**Consigne 1**
Recopiez le passage de l'extrait sur les débuts de la maçonnerie française qui commence par « Quelles sont les » et va jusqu'à « mieux la connaitre. ».
**Consigne 2**
Répondez brièvement à ces questions sur l'extrait sur les débuts de la maçonnerie française :
(a) En quelle année le Chevalier Ramsay a-t-il tenu son discours ?
(b) Combien de coups le candidat frappe-t-il à la porte de la loge ?
(c) D'après l'extrait, à qui la nouvelle coutume venue de France veut-elle qu'on offre aussi des gants blancs ?

Par Alain Bauer et Roger Dachez édition Tallandier 2018
Résumé
Chapitre 6 : les débuts publics de la maçonnerie française
Arrêtons-nous un instant sur l’histoire du Chevalier Ramsay. Celui-ci tint un discours en 1736 qui est devenu, au cours du dix-huitième siècle, une sorte de best-seller de la littérature maçonnique et a pu être considéré sinon comme le véritable programme intellectuel de toute la maçonnerie de son temps, du moins comme un témoignage précoce et autorisé sur l’esprit qui pouvait régner dans les loges parisiennes autour des années de 1730 à 1740. Lors de ce célèbre discours les thèmes récurrents qui ont occupé les travaux des maçons tout au long du siècle des lumières sont déjà présents : le cosmopolitisme, la tolérance, le gout des humanités, mais aussi les premiers mythes de l’histoire maçonnique qu’il s’agisse de la référence aux croisés ou de l’évocation des mystères antiques. Manifestement la jeune franc-maçonnerie française cherchait encore sa voix. Ainsi Ramsay à contribuer à poser les problématiques majeures que la maçonnerie de son temps s’efforcera de résoudre souvent dans le désordre et le fracas mais toujours dans la passion.
Quelles sont les sources écrites qui existent à cette époque pour connaitre la franc- maçonnerie dans cette France de Louis XV ? Paradoxalement c’est vers l’ordre public que nous devons nous tourner pour mieux la connaitre.
Entre les obsessions complotistes du vieux cardinal Fleury, précepteur puis ministre d’Etat du Roi, et l’abstention complice de l’entourage Royal il faut rappeler simplement que les sociétés particulières non approuvées par le roi étaient par principe illicites et donc interdites. Le Roi c’est-à-dire Louis XV avait déclaré, mais toujours selon la rumeur, que si l’on nommait un nouveau grand maître et qu’il était de ses sujets il lui trouverait une loge… mais à la Bastille. C’est également à cette époque qu’ont été divulgués les premiers usages maçonniques tout simplement à travers notamment les rapports de police. Que nous disent-ils ? On notera dès cette époque les 3 grands coups frappés à la porte de la loge par le candidat dont les yeux ont été bandés, le serment prêté sur l’évangile et le texte du serment lui-même. Il en va de même pour le tableau tracer sur le sol au centre de la loge qui sera considéré comme une caractéristique distinctive de la maçonnerie des modernes par rapport à celle des anciens. Il faudra aussi souligner la sobriété des voyages, qui seront de simples tours et qui ne sont accompagnés d’aucune épreuve ni assortis d’aucun commentaire. Dans le rituel on demandera solennellement au récipiendaire s’il a la vocation et on s’informera qu’il n’a rien contre la loi, ni contre la religion, ni contre le roi ni contre les bonnes mœurs. A la fin de la cérémonie le candidat ayant prêté son serment reçoit successivement et dans un même mouvement les mots, signes et attouchement des deux premiers grades. Quant à la mention finale des gants blancs si elle renvoie à un usage ancien pour les membres de la loge c’est bien à la France qu’on doit semble-il la coutume nouvelle d’en offrir aussi à la femme que l’on l’estime le plus. Soulignons enfin que c’est le seul type de rituel qu’on connaisse à cette époque autant en France qu’en Angleterre.

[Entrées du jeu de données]
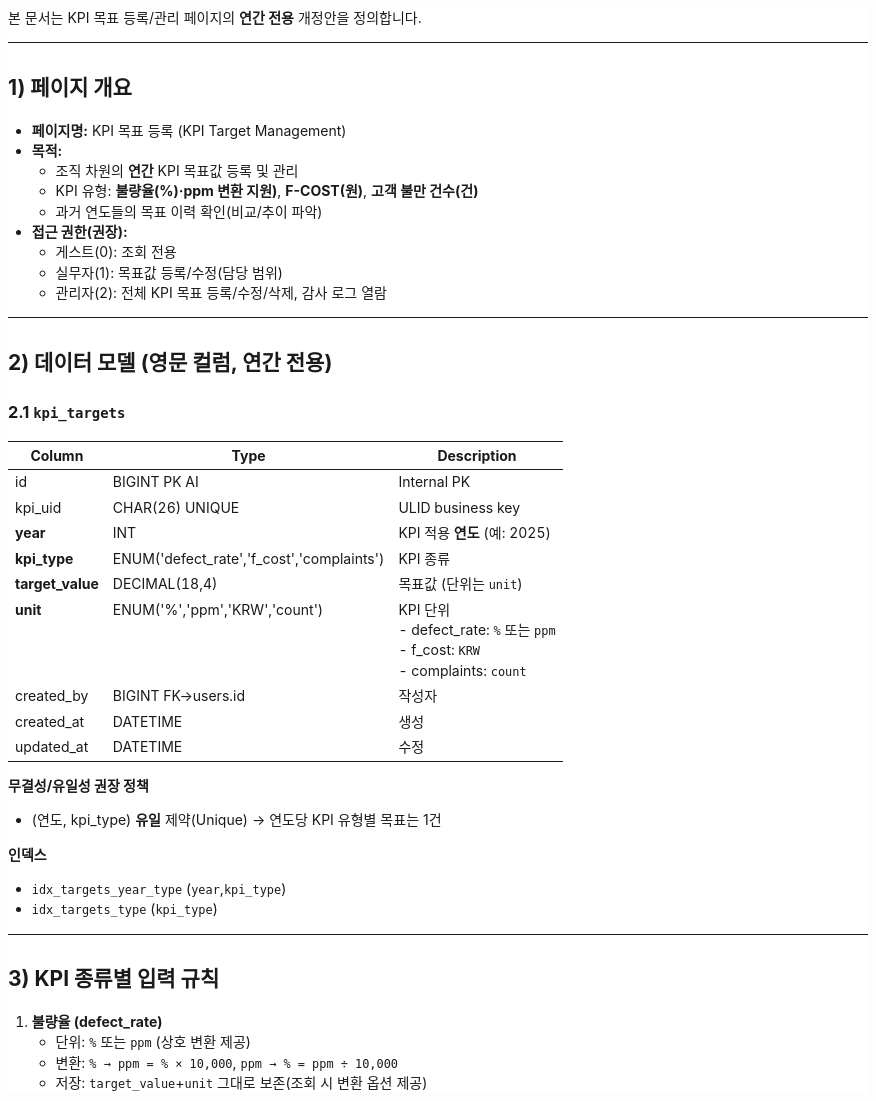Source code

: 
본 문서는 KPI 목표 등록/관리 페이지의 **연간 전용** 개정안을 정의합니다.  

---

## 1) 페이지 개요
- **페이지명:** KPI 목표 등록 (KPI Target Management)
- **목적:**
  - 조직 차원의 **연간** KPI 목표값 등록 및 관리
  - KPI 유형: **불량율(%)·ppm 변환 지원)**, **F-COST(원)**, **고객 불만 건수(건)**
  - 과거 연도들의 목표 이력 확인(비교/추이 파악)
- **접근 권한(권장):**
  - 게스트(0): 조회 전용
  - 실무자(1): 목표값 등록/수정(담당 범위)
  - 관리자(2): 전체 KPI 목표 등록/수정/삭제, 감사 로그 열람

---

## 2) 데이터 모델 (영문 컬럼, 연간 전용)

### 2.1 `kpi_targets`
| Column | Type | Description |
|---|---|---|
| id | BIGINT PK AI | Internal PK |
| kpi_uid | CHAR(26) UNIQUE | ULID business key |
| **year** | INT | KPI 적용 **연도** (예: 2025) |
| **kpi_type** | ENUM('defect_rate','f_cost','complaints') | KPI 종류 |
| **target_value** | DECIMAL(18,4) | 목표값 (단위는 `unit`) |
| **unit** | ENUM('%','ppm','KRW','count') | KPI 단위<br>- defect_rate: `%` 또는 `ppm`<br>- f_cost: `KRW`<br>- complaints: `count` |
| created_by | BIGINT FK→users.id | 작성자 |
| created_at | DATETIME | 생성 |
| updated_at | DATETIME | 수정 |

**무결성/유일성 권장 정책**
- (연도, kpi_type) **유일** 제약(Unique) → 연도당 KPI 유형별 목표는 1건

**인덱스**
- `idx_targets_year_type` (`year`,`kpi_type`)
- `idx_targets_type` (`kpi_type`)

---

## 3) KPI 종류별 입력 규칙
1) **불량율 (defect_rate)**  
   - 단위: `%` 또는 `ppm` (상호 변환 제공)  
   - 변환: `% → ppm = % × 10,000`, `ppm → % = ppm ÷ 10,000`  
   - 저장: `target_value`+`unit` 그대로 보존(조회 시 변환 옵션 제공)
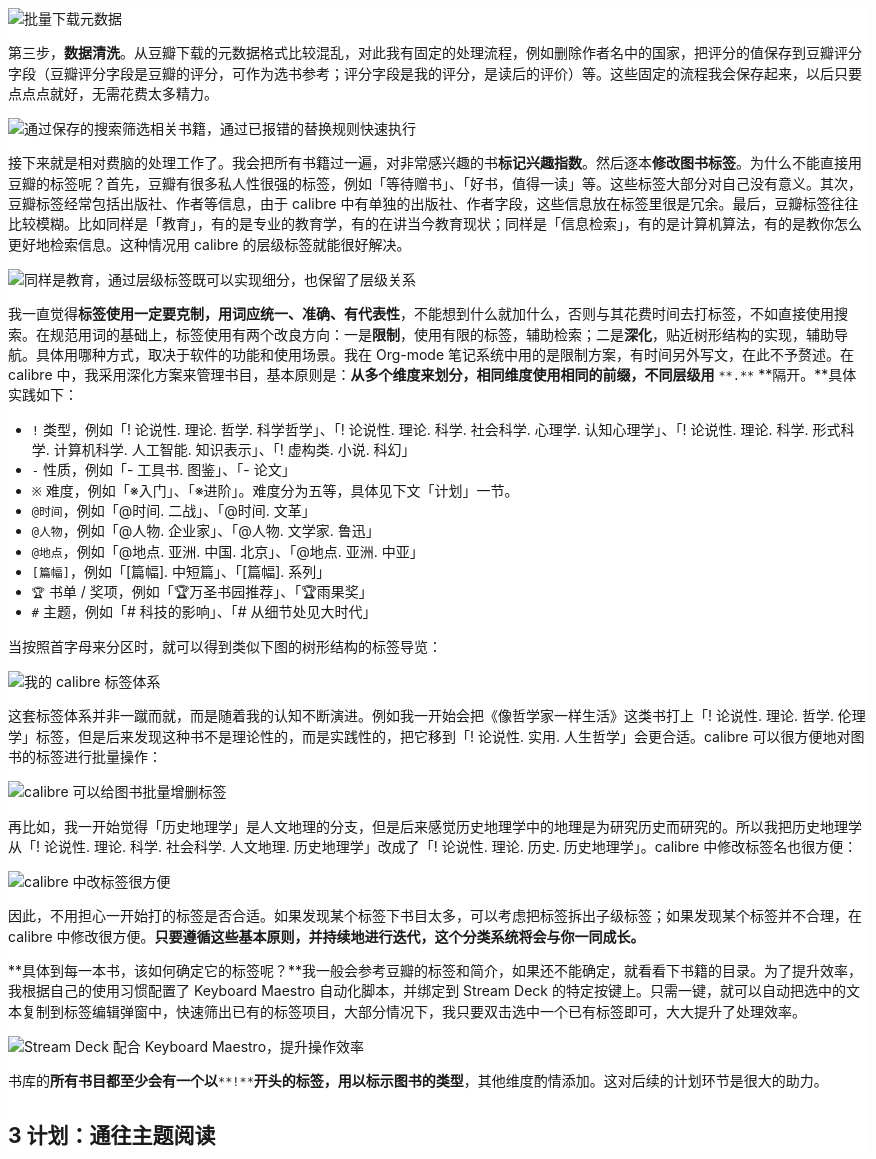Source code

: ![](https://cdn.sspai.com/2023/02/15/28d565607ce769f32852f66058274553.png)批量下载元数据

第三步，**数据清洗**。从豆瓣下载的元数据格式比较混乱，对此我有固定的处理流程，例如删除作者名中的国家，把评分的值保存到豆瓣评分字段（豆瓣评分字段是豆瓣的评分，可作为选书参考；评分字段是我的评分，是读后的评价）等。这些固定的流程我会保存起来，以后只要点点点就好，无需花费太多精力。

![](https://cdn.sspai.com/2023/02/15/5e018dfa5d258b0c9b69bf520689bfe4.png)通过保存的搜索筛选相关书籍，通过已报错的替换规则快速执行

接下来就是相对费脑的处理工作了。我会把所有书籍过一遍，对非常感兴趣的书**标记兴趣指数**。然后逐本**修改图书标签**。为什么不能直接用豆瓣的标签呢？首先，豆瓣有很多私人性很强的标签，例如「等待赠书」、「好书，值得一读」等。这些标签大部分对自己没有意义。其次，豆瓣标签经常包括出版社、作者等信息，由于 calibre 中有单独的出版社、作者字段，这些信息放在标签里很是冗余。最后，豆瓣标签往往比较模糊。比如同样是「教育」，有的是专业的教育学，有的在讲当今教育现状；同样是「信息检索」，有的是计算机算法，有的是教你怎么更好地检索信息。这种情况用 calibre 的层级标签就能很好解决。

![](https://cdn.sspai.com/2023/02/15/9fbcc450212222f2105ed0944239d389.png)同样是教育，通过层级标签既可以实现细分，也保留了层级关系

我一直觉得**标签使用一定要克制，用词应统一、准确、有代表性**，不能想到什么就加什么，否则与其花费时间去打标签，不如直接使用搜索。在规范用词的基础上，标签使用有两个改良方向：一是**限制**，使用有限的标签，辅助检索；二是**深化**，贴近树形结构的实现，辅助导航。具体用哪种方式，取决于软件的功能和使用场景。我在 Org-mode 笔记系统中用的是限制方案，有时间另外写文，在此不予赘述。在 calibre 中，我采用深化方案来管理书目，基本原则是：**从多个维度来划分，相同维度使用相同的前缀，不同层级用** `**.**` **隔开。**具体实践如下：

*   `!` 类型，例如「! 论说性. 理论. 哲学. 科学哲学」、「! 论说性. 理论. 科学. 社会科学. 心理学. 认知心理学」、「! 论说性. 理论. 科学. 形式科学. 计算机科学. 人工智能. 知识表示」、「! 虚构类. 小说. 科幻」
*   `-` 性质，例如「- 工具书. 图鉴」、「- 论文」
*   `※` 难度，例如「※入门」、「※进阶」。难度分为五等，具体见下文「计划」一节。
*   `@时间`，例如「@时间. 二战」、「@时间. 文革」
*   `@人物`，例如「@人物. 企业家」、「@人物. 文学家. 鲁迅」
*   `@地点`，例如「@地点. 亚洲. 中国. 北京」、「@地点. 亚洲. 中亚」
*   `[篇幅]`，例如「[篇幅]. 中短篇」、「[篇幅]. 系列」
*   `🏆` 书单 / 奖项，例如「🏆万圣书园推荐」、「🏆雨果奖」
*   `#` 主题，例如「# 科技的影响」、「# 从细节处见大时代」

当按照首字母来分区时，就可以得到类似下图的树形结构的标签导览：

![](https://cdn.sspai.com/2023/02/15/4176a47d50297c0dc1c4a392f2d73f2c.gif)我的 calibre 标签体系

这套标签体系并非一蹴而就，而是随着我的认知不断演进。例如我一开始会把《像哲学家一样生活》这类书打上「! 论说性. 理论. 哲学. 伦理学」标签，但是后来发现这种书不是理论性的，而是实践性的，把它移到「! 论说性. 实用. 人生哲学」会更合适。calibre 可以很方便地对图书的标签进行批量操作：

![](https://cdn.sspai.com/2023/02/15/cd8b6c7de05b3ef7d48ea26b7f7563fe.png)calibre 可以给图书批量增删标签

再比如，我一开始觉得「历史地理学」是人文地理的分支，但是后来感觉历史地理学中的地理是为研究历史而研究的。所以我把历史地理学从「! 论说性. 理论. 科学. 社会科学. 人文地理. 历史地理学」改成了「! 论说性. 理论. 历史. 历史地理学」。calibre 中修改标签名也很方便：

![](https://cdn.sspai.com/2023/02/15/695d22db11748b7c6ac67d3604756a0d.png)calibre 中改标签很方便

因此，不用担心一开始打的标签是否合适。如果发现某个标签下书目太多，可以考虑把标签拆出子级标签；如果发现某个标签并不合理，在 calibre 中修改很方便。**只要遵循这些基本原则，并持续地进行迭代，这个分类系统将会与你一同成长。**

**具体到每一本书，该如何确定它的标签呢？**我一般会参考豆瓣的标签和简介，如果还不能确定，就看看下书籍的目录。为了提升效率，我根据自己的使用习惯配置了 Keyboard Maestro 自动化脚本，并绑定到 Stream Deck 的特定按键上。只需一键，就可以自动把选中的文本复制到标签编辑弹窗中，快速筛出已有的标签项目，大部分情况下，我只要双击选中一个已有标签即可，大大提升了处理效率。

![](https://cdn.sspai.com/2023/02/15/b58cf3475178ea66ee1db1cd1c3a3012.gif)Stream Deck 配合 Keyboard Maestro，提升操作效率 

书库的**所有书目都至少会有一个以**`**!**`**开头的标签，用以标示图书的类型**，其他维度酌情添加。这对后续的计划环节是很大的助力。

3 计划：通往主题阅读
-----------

**Votre réponse 1**
Quelles sont les sources écrites qui existent à cette époque pour connaitre la franc- maçonnerie dans cette France de Louis XV ? Paradoxalement c’est vers l’ordre public que nous devons nous tourner pour mieux la connaitre.

**Votre réponse 2**
(a) En 1736.
(b) Trois grands coups.
(c) À la femme qu'on estime le plus.